The mob violence erupted the next day. A Telegram channel displaying the Kahanist emblem — a yellow fist inside a black Star of David — swelled from a few hundred members to more than 6,000.

It was used to organize a crowd in the Tel Aviv suburb of Bat Yam on Wednesday that pulled an Arab from his car and beat him severely. The attack horrified Israelis and was widely condemned, including by far-right politicians. Israeli media reported the country’s police chief blamed Ben-Gvir for inciting a Jewish “intifada,” the Arabic term used to refer to two Palestinian uprisings.

As a lawyer with a long history of defending Jewish extremists accused of attacking Arabs, Ben-Gvir has been careful not to run afoul of laws against incitement. He calls Kahane “righteous and holy,” but has tried to distance himself by saying he doesn’t agree with everything the rabbi said.

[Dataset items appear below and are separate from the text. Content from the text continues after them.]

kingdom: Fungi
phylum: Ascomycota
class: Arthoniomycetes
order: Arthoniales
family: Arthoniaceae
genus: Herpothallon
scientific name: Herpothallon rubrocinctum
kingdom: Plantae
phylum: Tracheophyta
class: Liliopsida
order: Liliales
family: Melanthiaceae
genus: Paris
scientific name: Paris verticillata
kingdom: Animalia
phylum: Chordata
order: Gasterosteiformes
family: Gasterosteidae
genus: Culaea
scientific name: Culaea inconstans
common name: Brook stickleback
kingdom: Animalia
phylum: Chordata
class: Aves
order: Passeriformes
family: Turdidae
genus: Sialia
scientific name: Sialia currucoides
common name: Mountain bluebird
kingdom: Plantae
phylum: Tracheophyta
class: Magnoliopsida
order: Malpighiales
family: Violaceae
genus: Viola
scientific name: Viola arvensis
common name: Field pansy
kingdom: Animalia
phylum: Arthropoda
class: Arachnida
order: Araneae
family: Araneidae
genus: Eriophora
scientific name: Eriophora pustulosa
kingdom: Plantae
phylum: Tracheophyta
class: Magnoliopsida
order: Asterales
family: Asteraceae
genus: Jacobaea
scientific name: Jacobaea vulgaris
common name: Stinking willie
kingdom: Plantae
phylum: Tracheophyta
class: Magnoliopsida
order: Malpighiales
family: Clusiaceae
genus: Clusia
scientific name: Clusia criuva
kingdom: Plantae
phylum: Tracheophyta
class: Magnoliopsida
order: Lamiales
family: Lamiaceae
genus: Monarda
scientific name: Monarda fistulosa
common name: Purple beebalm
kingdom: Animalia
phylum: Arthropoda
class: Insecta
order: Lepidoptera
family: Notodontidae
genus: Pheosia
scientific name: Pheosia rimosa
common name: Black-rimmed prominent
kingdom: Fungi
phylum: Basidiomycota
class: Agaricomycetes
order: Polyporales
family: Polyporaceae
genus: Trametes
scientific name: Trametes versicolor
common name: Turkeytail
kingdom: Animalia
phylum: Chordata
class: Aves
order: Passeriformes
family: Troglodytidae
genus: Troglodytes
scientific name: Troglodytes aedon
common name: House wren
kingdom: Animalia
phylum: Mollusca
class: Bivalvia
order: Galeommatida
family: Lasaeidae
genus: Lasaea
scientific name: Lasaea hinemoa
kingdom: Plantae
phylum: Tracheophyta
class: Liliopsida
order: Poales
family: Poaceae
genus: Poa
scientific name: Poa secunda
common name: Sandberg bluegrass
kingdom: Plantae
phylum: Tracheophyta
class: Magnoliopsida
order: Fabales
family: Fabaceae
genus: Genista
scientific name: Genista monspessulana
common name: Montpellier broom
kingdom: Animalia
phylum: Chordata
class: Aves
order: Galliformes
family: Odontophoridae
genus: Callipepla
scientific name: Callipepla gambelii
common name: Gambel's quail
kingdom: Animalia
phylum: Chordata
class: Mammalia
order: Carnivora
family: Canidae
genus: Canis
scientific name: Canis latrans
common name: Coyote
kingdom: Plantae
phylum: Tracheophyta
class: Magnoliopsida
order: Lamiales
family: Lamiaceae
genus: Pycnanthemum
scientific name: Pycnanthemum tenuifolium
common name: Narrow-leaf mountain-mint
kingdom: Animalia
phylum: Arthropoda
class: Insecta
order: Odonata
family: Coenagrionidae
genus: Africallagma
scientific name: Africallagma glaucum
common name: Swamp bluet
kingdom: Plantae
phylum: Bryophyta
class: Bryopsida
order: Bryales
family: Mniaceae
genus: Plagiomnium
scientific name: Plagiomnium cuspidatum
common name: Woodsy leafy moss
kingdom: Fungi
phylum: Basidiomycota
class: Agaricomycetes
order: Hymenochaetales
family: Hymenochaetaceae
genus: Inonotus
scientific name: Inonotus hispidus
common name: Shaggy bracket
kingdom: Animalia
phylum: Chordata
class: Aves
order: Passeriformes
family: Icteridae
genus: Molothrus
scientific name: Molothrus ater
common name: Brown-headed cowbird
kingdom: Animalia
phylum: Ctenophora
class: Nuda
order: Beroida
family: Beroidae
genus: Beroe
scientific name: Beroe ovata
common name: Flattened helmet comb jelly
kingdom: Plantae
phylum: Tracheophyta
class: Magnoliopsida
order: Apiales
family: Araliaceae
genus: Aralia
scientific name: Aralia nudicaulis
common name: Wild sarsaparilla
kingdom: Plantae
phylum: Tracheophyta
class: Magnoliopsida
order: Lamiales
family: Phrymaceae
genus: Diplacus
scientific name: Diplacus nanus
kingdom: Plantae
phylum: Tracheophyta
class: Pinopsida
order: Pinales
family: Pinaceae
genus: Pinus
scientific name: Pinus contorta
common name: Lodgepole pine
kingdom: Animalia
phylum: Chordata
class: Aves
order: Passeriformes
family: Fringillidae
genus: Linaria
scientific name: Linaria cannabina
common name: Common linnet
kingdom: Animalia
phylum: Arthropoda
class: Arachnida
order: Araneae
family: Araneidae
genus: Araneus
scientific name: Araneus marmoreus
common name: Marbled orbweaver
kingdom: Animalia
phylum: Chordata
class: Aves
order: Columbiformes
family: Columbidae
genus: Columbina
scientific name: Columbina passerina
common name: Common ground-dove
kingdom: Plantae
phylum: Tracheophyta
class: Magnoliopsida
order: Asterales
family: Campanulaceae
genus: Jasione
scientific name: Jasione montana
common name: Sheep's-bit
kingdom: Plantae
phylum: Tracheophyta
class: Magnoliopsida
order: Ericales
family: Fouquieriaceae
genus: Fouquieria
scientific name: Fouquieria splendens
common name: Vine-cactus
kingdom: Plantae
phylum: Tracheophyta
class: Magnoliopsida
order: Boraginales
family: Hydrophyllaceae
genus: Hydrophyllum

Ben-Gvir first became a national figure when he famously broke a hood ornament off then-Prime Minister Yitzhak Rabin’s car in 1995.

“We got to his car, and we’ll get to him too,” he said, just weeks before Rabin was assassinated by a Jewish extremist opposed to his peace efforts with the Palestinians.

Israel has shifted even more to the right since then, driven by the failure of peace efforts, repeated rounds of violence and demographic shifts. Ben-Gvir’s supporters are largely religious and ultra-Orthodox Jews, who tend to have large families.

Netanyahu hoped to tap into that by assembling a far-right bloc with Ben-Gvir and Bezalel Smotrich, another ultranationalist. Ironically, they foiled Netanyahu’s plan by blocking his outreach to a small Arab party needed to secure a parliamentary majority.

Dan Meridor, a former justice minister and Likud heavyweight who helped lead efforts to ban Kahane from parliament in 1988, believes Netanyahu made a grave error in rehabilitating his followers.

“You can just see the dramatic and very harmful change the Likud went through when they legitimized the Kahanists,” he said. “It changed very tragically to me.”

Palestinian citizens of Israel, on the other hand, view Ben-Gvir as the latest in a long line of Israeli politicians — including Netanyahu — who have treated them as second-class citizens, if not enemies of the state. It’s one of many grievances they point to in explaining the recent protests and clashes with police.

Diana Buttu, a lawyer and analyst who is a Palestinian citizen of Israel, says it’s easy for Israelis to dismiss the Kahanists as a fringe group.

“But if you step back and look at this country through the eyes of a Palestinian, you see that at every single political level, in every single political party, there’s been some form of anti-Palestinian racism.”